Table of Contents Author Guidelines Submit a Manuscript
Journal of Diabetes Research
Volume 2015 (2015), Article ID 539787, 11 pages
Research Article

Elevated Urinary Connective Tissue Growth Factor in Diabetic Nephropathy Is Caused by Local Production and Tubular Dysfunction

1Department of Pathology, University Medical Center Utrecht, 3584 CX Utrecht, Netherlands
2Department of Nephrology and Hypertension, University Medical Center Utrecht, 3584 CX Utrecht, Netherlands
3Department of Internal Medicine, University Medical Center Groningen, 9700 RB Groningen, Netherlands
4HaemoScan, 9723 JC Groningen, Netherlands
5Department of Pathology, Academic Medical Center, 1105 AZ Amsterdam, Netherlands
6Steno Diabetes Center, 2820 Gentofte, Denmark
7Department of Nephrology, Radboud University Nijmegen Medical Centre, 6525 GA Nijmegen, Netherlands
8Utrecht Institute for Pharmaceutical Sciences, Utrecht University, 3584 CG Utrecht, Netherlands

Received 17 February 2015; Revised 27 May 2015; Accepted 3 June 2015

Academic Editor: Amandine Gautier-Stein

Copyright © 2015 Karin G. F. Gerritsen et al. This is an open access article distributed under the Creative Commons Attribution License, which permits unrestricted use, distribution, and reproduction in any medium, provided the original work is properly cited.

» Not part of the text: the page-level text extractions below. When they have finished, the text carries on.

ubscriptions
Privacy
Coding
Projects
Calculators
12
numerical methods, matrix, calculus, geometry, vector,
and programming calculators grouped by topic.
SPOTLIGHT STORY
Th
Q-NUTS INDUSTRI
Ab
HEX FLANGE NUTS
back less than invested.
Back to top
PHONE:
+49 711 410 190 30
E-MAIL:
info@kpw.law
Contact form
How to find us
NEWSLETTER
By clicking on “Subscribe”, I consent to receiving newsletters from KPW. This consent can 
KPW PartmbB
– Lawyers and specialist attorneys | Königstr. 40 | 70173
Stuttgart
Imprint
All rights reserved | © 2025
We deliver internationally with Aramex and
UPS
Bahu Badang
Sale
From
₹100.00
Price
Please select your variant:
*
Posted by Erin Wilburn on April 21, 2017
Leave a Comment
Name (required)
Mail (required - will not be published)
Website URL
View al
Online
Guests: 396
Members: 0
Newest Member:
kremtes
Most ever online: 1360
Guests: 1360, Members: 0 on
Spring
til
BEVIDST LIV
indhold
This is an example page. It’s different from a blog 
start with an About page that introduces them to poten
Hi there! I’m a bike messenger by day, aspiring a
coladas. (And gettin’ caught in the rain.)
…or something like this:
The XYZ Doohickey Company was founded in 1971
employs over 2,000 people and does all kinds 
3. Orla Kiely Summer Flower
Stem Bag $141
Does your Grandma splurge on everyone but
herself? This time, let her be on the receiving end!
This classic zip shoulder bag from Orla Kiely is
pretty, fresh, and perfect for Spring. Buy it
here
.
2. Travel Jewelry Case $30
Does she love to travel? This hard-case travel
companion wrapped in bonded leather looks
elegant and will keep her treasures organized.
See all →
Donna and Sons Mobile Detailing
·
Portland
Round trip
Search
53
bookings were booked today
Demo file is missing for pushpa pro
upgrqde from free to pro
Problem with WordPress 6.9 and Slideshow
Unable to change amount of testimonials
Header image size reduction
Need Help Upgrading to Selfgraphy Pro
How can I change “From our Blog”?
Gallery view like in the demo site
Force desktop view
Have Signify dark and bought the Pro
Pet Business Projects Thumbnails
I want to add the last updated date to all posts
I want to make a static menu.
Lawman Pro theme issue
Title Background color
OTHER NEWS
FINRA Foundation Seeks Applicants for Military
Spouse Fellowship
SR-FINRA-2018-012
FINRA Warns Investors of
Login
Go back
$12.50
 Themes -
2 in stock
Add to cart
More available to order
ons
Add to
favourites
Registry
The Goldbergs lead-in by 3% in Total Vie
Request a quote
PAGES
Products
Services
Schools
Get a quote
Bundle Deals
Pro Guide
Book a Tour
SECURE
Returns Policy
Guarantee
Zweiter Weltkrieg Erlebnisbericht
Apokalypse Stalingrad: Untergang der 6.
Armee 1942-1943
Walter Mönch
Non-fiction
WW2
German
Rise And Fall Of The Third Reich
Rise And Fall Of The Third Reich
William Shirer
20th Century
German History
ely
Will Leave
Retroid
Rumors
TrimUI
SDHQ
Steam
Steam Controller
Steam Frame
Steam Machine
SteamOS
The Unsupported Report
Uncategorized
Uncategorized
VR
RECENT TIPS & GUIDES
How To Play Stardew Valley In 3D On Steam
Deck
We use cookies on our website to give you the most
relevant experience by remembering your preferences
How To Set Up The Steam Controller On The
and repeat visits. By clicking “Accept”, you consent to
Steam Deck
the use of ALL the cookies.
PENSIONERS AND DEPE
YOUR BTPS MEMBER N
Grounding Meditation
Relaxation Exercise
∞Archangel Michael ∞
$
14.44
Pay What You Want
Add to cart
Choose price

Connective tissue growth factor (CTGF; CCN2) plays a role in the development of diabetic nephropathy (DN). Urinary CTGF (uCTGF) is elevated in DN patients and has been proposed as a biomarker for disease progression, but it is unknown which pathophysiological factors contribute to elevated uCTGF. We studied renal handling of CTGF by infusion of recombinant CTGF in diabetic mice. In addition, uCTGF was measured in type 1 DN patients and compared with glomerular and tubular dysfunction and damage markers. In diabetic mice, uCTGF was increased and fractional excretion (FE) of recombinant CTGF was substantially elevated indicating reduced tubular reabsorption. FE of recombinant CTGF correlated with excretion of endogenous CTGF. CTGF mRNA was mainly localized in glomeruli and medullary tubules. Comparison of FE of endogenous and recombinant CTGF indicated that 60% of uCTGF had a direct renal source, while 40% originated from plasma CTGF. In DN patients, uCTGF was independently associated with markers of proximal and distal tubular dysfunction and damage. In conclusion, uCTGF in DN is elevated as a result of both increased local production and reduced reabsorption due to tubular dysfunction. We submit that uCTGF is a biomarker reflecting both glomerular and tubulointerstitial hallmarks of diabetic kidney disease.